Look at the source code of Tesseract.java
:
@Override
public void createDocuments(String[] filenames, String[] outputbases, List<RenderedFormat> formats) throws TesseractException {
if (filenames.length != outputbases.length) {
throw new RuntimeException("The two arrays must match in length.");
}
init();
setTessVariables();
try {
for (int i = 0; i < filenames.length; i++) {
File workingTiffFile = null;
try {
String filename = filenames[i];
// if PDF, convert to multi-page TIFF
if (filename.toLowerCase().endsWith(".pdf")) {
workingTiffFile = PdfUtilities.convertPdf2Tiff(new File(filename));
filename = workingTiffFile.getPath();
}
TessResultRenderer renderer = createRenderers(outputbases[i], formats);
createDocuments(filename, renderer);
api.TessDeleteResultRenderer(renderer);
} catch (Exception e) {
// skip the problematic image file
logger.error(e.getMessage(), e);
} finally {
if (workingTiffFile != null && workingTiffFile.exists()) {
workingTiffFile.delete();
}
}
}
} finally {
dispose();
}
}
/**
* Creates documents.
*
* @param filename input file
* @param renderer renderer
* @throws TesseractException
*/
private void createDocuments(String filename, TessResultRenderer renderer) throws TesseractException {
api.TessBaseAPISetInputName(handle, filename); //for reading a UNLV zone file
int result = api.TessBaseAPIProcessPages(handle, filename, null, 0, renderer);
if (result == ITessAPI.FALSE) {
throw new TesseractException("Error during processing page.");
}
}
Exception is thrown at line 579. This method is called by a public method above - at line 551. This is inside the try-catch block with logger.error(e.getMessage(), e);
in the catch body (line 555).
Now the question is what you really want to achieve?

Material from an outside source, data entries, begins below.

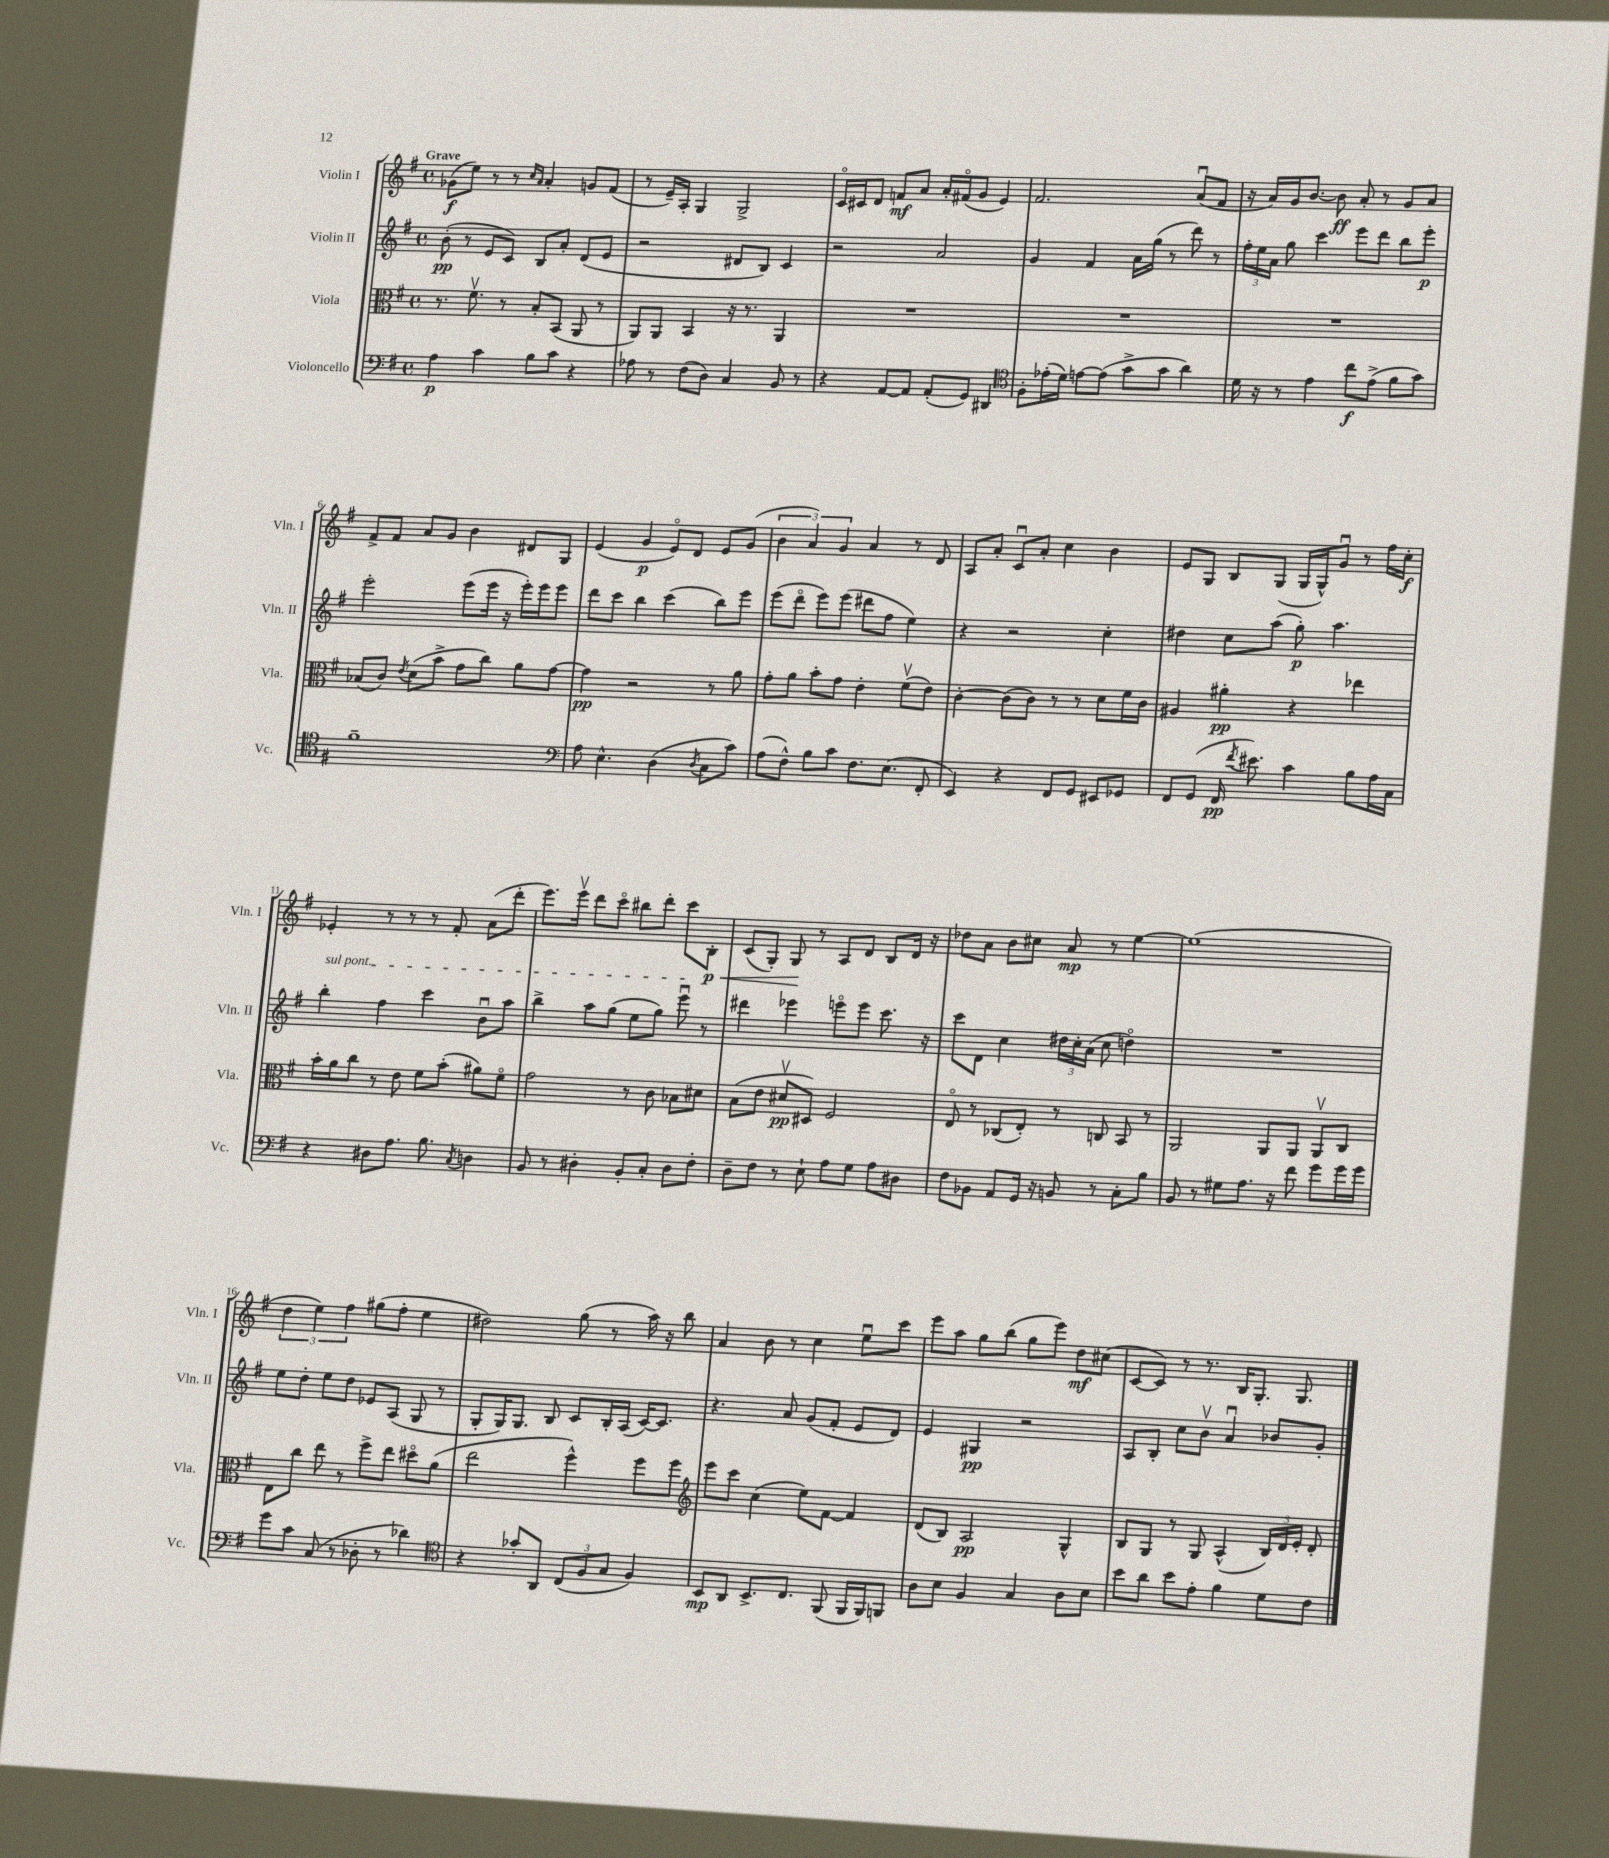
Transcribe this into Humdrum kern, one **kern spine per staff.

**kern	**kern	**kern	**kern
*staff4	*staff3	*staff2	*staff1
*clefF4	*clefC3	*clefG2	*clefG2
*k[f#]	*k[f#]	*k[f#]	*k[f#]
*M4/4	*M4/4	*M4/4	*M4/4
*met(c)	*met(c)	*met(c)	*met(c)
4A	8.r	(8b'	(8g-
.	.	8r	8ee)
.	8.f#v	.	.
4c	.	8e	8r
.	8r	8c)	8r
.	.	.	16qqcc
.	.	.	16qqa
8B	8B'	8B	4a'
8c	(8BB	8a'	.
4r	8AA	(8d	8g
.	8r	8e	(8f#
=	=	=	=
8A-	8AA)	2r	8r
8r	8AA	.	16e~)
.	.	.	16A'
(8F#	4BB	.	4G
8D)	.	.	.
4C	16r	8d#	2G^
.	8.r	.	.
.	.	8B)	.
8BB	4AA	4c	.
8r	.	.	.
=	=	=	=
4r	1r	2r	16co
.	.	.	16c#
.	.	.	8d
[8AA	.	.	8f
8AA]	.	.	8a
(8AA'	.	2a	16a'
.	.	.	(16f#o
8GG)	.	.	8g
4DD#	.	.	4e)
=	=	=	=
*clefC4	*	*	*
8F#'	1r	4g	2.f#
(16e-'	.	.	.
16d)	.	.	.
[8e	.	4f#	.
(8e]	.	.	.
8g^	.	16a	.
.	.	(16gg	.
8g	.	8r	.
4a)	.	8ddd)	(8au
.	.	8r	8f#
=	=	=	=
16d	1r	24ff#'	16r
.	.	24ee	.
16r	.	.	16a)
.	.	24a	.
8r	.	8gg	16g
.	.	.	[8.b
4e	.	4ccc	.
.	.	.	8b]
8cc	.	8eee	8a'
(8e^	.	8ddd	8r
8f#	.	8bb	8g
8g)	.	8eee'	8a
=	=	=	=
1f#~	(8B-	2eee'	8f#^
.	8c)	.	8f#
.	8qe	.	.
.	(8d	.	8a
.	8b^	.	8g
.	8g	(8eee	4b
.	8cc)	16eee	.
.	.	16r	.
.	8a	16eee')	8d#
.	.	16eee	.
.	[8g	8eee	8G
=	=	=	=
*clefF4	*	*	*
8A	4g]	8ddd	(4e
4.E^^	.	8ccc	.
.	2r	4bb	4g
(4D	.	(4ccc	8eo)
.	.	.	8d
8qD	.	.	.
8C	8r	8bb)	8e
8c)	8a	8eee	(8g
=	=	=	=
(8A	8g'	(8eee	6b
8F#^^)	8a	8dddo	.
.	.	.	6a)
8B	8b'	8eee)	.
.	.	.	6g
8c	8g	(8eee	.
8.F#	4e'	8ddd#	4a
.	.	8ff#	.
(8.E	.	.	.
.	(8f#v	4ee)	8r
8FF#'	8e)	.	8d
=	=	=	=
4EE)	[4c'	4r	8A
.	.	.	8a'
4r	(8c]	2r	8cu
.	8c)	.	8a'
8FF#	8r	.	4cc
8GG	8r	.	.
8EE#	8d	4cc'	4b
8GG-	16f#	.	.
.	16c	.	.
=	=	=	=
8FF#	4A#	4dd#	8e
(8GG	.	.	8G
16FF#	4a#'	8cc	8B
8qf#	.	.	.
8.e#)	.	.	.
.	.	(8aa	(8G
4c	4r	8gg')	16G
.	.	.	16G^^)
.	.	4.aa	8gu
8B	4ee-	.	8r
16A	.	.	16ff#
16C	.	.	16cc'
=	=	=	=
4r	16b'	4bb'	4e-'
.	16a	.	.
.	8cc	.	.
8D#	8r	4ff#	8r
8.A	8e	.	8r
.	8f#	4ccc	8r
8.B	.	.	.
.	(8b'	.	8f#'
8qC	.	.	.
4D	8a#)	8bu	(8a
.	8f#o	8aa	8ddd'
=	=	=	=
8BB	2g	4bb^	8.eee)
8r	.	.	.
.	.	.	16eeev
4D#'	.	8aa	8ddd
.	.	(8gg	8ccco
8BB'	8r	8ee	8bb#
8C'	8c	8gg)	8ddd'
8D#	8B-	8eeeu	8ccc
8F#'	8d#	8r	8B'
=	=	=	=
8D~	(8B	4ddd#	(8c
8F#	8e	.	8G')
8r	8d#v	4eee-	8G
8E`	8D#)	.	8r
8A	2F#	8eeeo	8A
8G	.	8eee	8d
8A	.	8.ccc	8B
8D#	.	.	16d
.	.	16r	16r
=	=	=	=
8F#	8Eo	8ccc	8dd-
8BB-	8r	8d	8a
8AA	(8C-	4cc	8b
16GG	8E')	.	8cc#
16r	.	.	.
8BB	8r	24dd#	8a
.	.	24cc'	.
.	.	(24a	.
8r	8C	8cc	8r
8C'	8BB	4ddo)	[4ee
8B	8r	.	.
=	=	=	=
8BB	2AA	1r	(1ee]
8r	.	.	.
8G#	.	.	.
8.A	.	.	.
.	8AA	.	.
16r	.	.	.
8f#	8AA	.	.
8g	8AAv	.	.
16g	8C	.	.
16g	.	.	.
=	=	=	=
8g	8E	8ee	6dd
8c	8cc	8dd'	.
.	.	.	6ee)
(8C	8ee	8ee	.
.	.	.	6ff#
8r	8r	8dd	.
8D-'	8ff#^	8e-	(8gg#
8r	8ee	(8A	8ff#'
4d-)	8dd#o	8G	4ee
.	(8a	8r	.
=	=	=	=
*clefC4	*	*	*
4r	2ee	8G'	2dd#)
.	.	16G)	.
.	.	8.G	.
8g-'	.	.	.
8AA	.	8B	.
(12C	4ff#^^)	8c	(8gg
12F#	.	.	.
.	.	16B'	8r
12G	.	.	.
.	.	(16A	.
4F#)	8ff#	[16c)	16aa)
.	.	8.c]	16r
.	8ff#	.	8bb
=	=	=	=
*	*clefG2	*	*
8BB	8eee	4.r	4a
8AA	8ccc	.	.
8.BB^	(4cc	.	8b
.	.	8a	8r
8.C	.	.	.
.	8ee)	(8g	4cc
(8FF#	[8f#	8f#'	.
16FF#	4f#]	8e	8eeu
16FF#)	.	.	.
8FF	.	8d)	8ccc
=	=	=	=
8A	(8d	4e	8eee
8B	8B)	.	8aa
4F#	2A	4G#	8gg
.	.	.	(8bb
4G	.	2r	8gg
.	.	.	8eee)
8A	4G^^	.	8dd
8B	.	.	(8cc#
=	=	=	=
8b	8B	8A	[8c
8a	8G	8B'	8c])
8b	8r	8cc	8r
8e'	8G	8bv	8.r
4f#	(4A^^	4au	.
.	.	.	16B
.	.	.	8.G'
8d	24B)	8b-	.
.	24d	.	.
.	.	.	8.G
.	24e'	.	.
8c	8d'	8g'	.
==	==	==	==
*-	*-	*-	*-
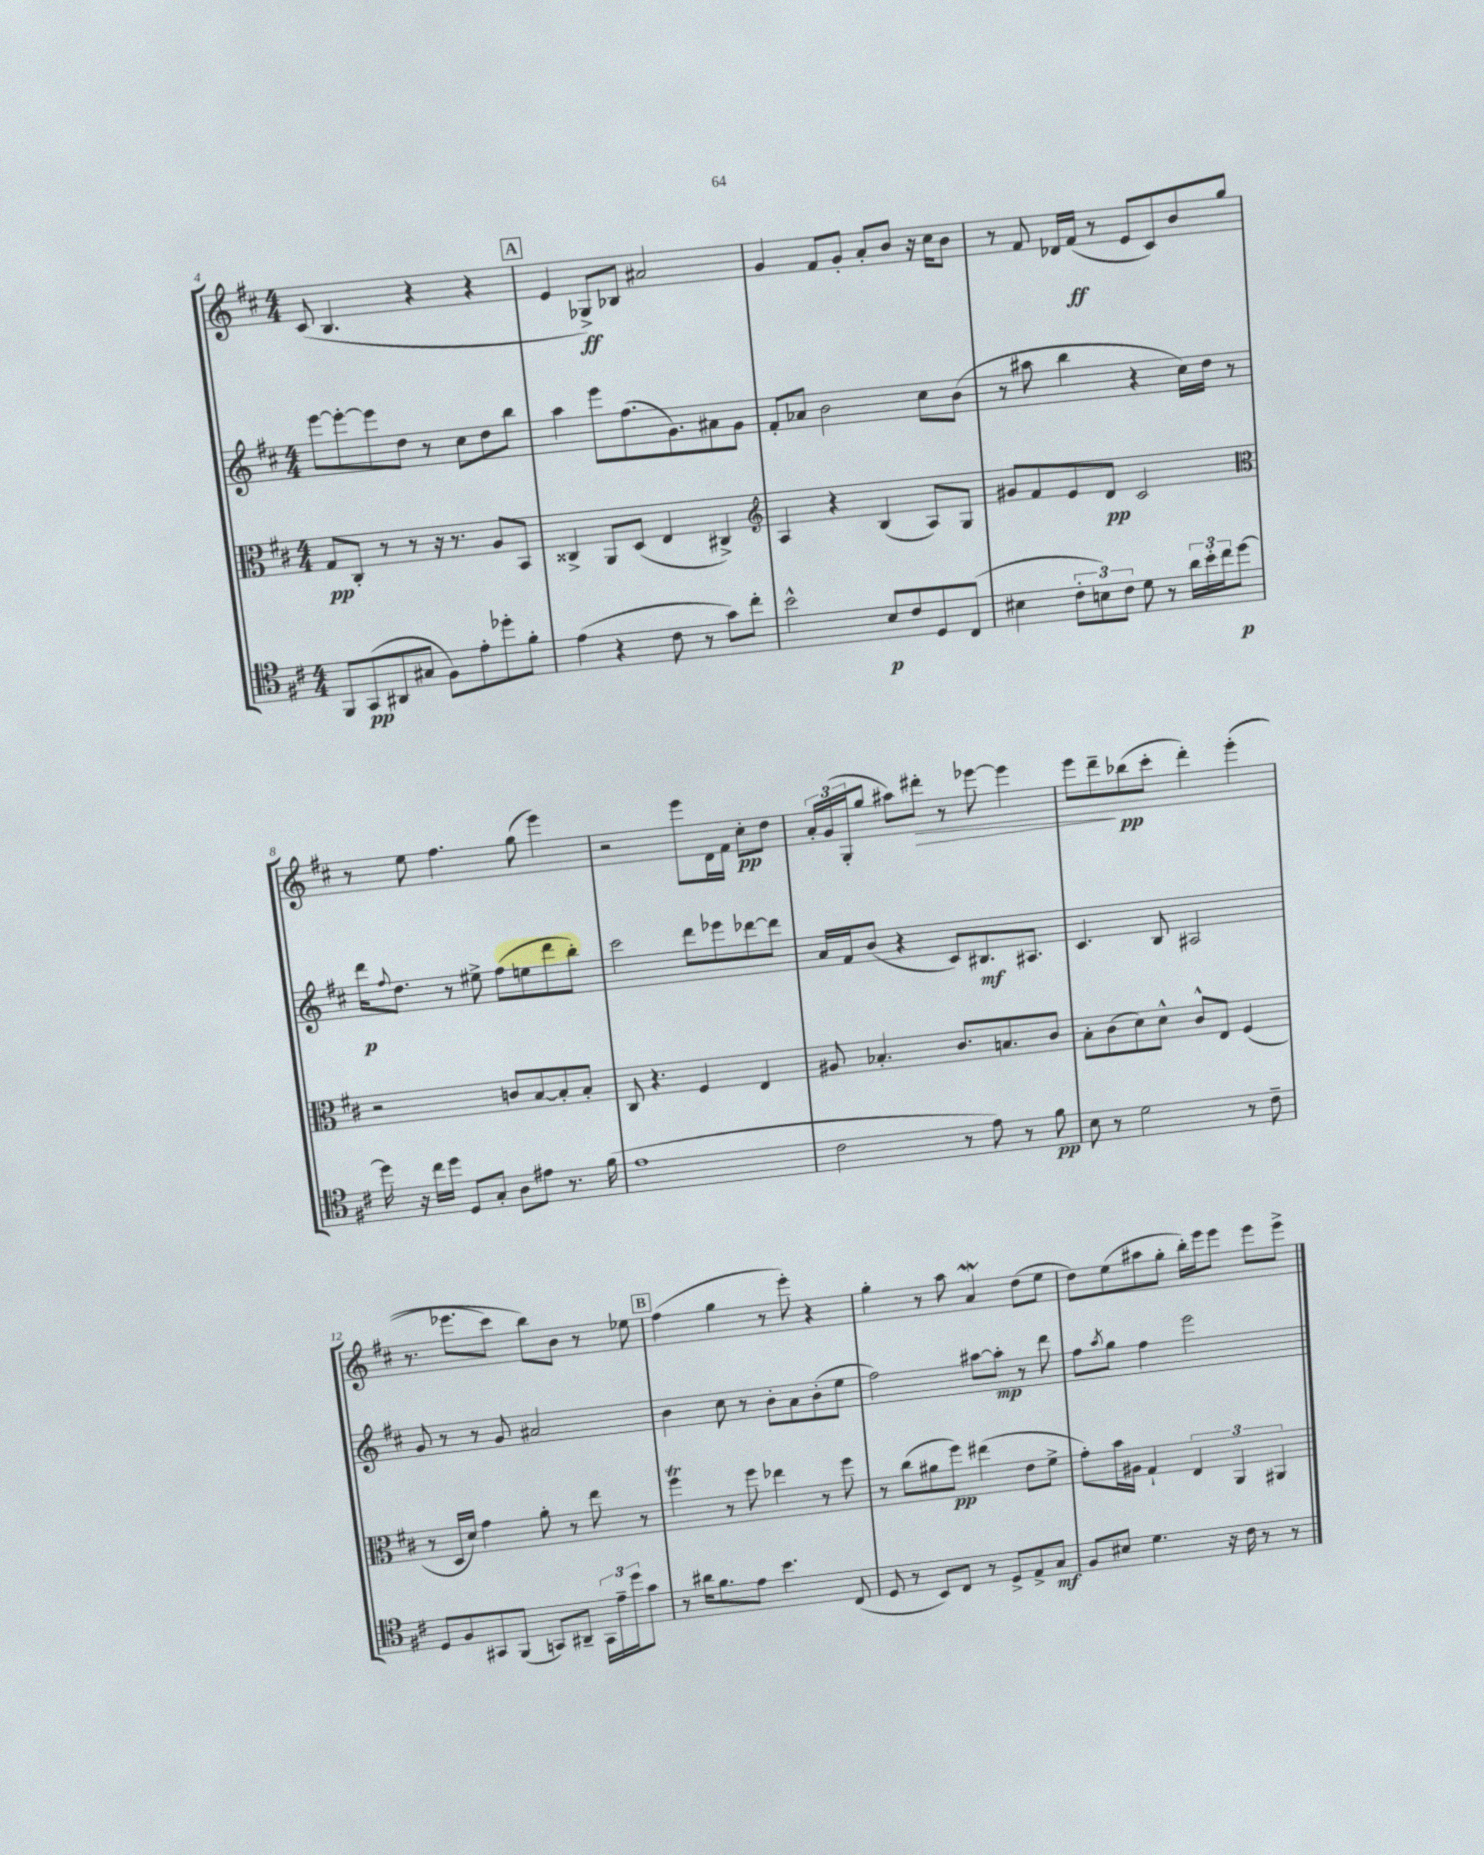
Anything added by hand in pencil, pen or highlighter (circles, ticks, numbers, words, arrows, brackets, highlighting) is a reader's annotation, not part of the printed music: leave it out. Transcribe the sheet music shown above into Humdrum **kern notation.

**kern	**kern	**kern	**kern
*staff4	*staff3	*staff2	*staff1
*clefC4	*clefC3	*clefG2	*clefG2
*k[f#c#]	*k[f#c#]	*k[f#c#]	*k[f#c#]
*M4/4	*M4/4	*M4/4	*M4/4
8FF#	8G	[8eee	(8c#
(8GG	8C#'	8eee'_	4.B
8AA#	8r	8eee]	.
8G#	8r	8dd	.
8F#)	16r	8r	4r
.	8.r	.	.
8e'	.	8cc#	.
8dd-'	8A	8dd	4r
8f#'	8BB	8bb	.
=	=	=	=
(4e	4C##^	4aa	4e
4r	8AA	8eee	8G-^)
.	(8D	(8.ff#	8B-
8c#	4E	.	2a#
.	.	8.g)	.
8r	.	.	.
8g)	4C#^)	8a#	.
8cc#'	.	8g	.
=	=	=	=
*	*clefG2	*	*
2b^^	4A	8f#'	4g
.	.	8a-	.
.	4r	2b	8f#
.	.	.	8g'
8B	(4B	.	8a'
8c#	.	.	8b
8D	8A)	8cc#	16r
.	.	.	16cc#
(8C#	8G	(8b	8b
=	=	=	=
4B#	8g#	8r	8r
.	8f#	8aa#	8f#
12c#'	8e	4bb	16d-
.	.	.	(16f#
12B)	.	.	.
.	8d	.	8r
12c#	.	.	.
8d	2c#	4r	8e
8r	.	.	8c#)
24a	.	16cc#)	8b
24b'	.	.	.
.	.	16dd	.
24cc#	.	.	.
[8dd	.	8r	8gg
=	=	=	=
*	*clefC3	*	*
16dd]	2r	16ddd	8r
.	.	8qqff#	.
16r	.	8.dd	.
16cc#	.	.	8ee
16dd	.	.	.
8D	.	8r	4.ff#
8G'	.	8ee#^	.
8A	8c	(8ff#	.
8e#	[8B	8ee	(8gg
8.r	8B']	8ddd	4eee)
.	8B'	8bb')	.
(16f#	.	.	.
=	=	=	=
1e	8C#	2ccc#	2r
.	4.r	.	.
.	4F#	8ddd	8eee
.	.	8eee-	16d
.	.	.	16f#
.	4E	[8ddd-	8cc#'
.	.	8ddd-]	8dd
=	=	=	=
2c#	8A#	16a	24a'
.	.	.	(24g
.	.	16f#	.
.	.	.	24G'
.	4.B-'	(8b	8gg
.	.	4r	8aa#)
.	.	.	8ddd#'
8r	8.c#	8c#)	8r
8e)	.	8.B#	[8eee-
.	8.B	.	.
8r	.	.	4eee-]
.	.	8.A#	.
8f#	8c#	.	.
=	=	=	=
8B	8B'	4.c#	8eee
8r	(8c#	.	8ddd~
2d	8d)	.	(8bb-
.	8d^^	8B	8ccc#'
.	8c#^^	2A#	4ddd')
.	8E	.	.
8r	(4F#	.	&((4eee'
8c#~	.	.	.
=	=	=	=
8D	8r	8g	8.r
8F#	16D	8r	.
.	16d)	.	8.eee-
8GG#	4g	8r	.
(8FF#	.	8g	8ccc#)
8GG)	8a'	2a#	8bb&)
8AA#~	8r	.	8b
24GG	8ee	.	8r
24e~	.	.	.
24dd	.	.	.
8g	8r	.	8ee-
=	=	=	=
8r	4ff#	4b	(4ff#
16a#	.	.	.
8.f#	.	.	.
.	8r	8cc#	4gg
8e	8ff#	8r	.
4.b	4ee-	8b'	8r
.	.	8a	8eee')
.	8r	(8b'	4r
(8C#	8ff#	8ee	.
=	=	=	=
8D	8r	2ff#)	4gg'
8r	(8cc#	.	.
8BB)	8a#	.	8r
8C#	8ff#)	.	8aa
8r	(4ee#	[8aa#	4a
8D^	.	8aa#']	.
8E^	8e	8r	(8dd
8G	8f#^	8ddd	8ee
=	=	=	=
8F#	8g')	8ff#	8dd)
.	.	8qaa	.
8B#	16b	8gg	(8ee
.	16A#	.	.
4.d	4G`	4ff#	8aa#
.	.	.	8gg'
.	6E	2eee	16bb')
.	.	.	16eee
16r	.	.	8eee
.	6AA	.	.
16c#	.	.	.
8r	.	.	8eee
.	6AA#	.	.
8r	.	.	8eee^
==	==	==	==
*-	*-	*-	*-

If you don't want to see this log, you can configure slf4j to not print the log from this library.
If you want to get the actual exception, it is not possible as the library swallows it. I am not familiar with the library, but looking at the code it doesn't seem like there is any nice option - the method that throws the exception is private and is used only in this one place - under the try-catch block. However, the exception is thrown when api.TessBaseAPIProcessPages(...)
returns ITessAPI.FALSE
and api
has a getter. So you could get it, call TessBaseAPIProcessPages(...)
method and check for the result. This might be not ideal as you will probably be processing every image twice. Another solution is to fork the source code and modify it yourself. You might also want to contact the author and ask for advice - you could take it further and submit a pull request for them to approve and release.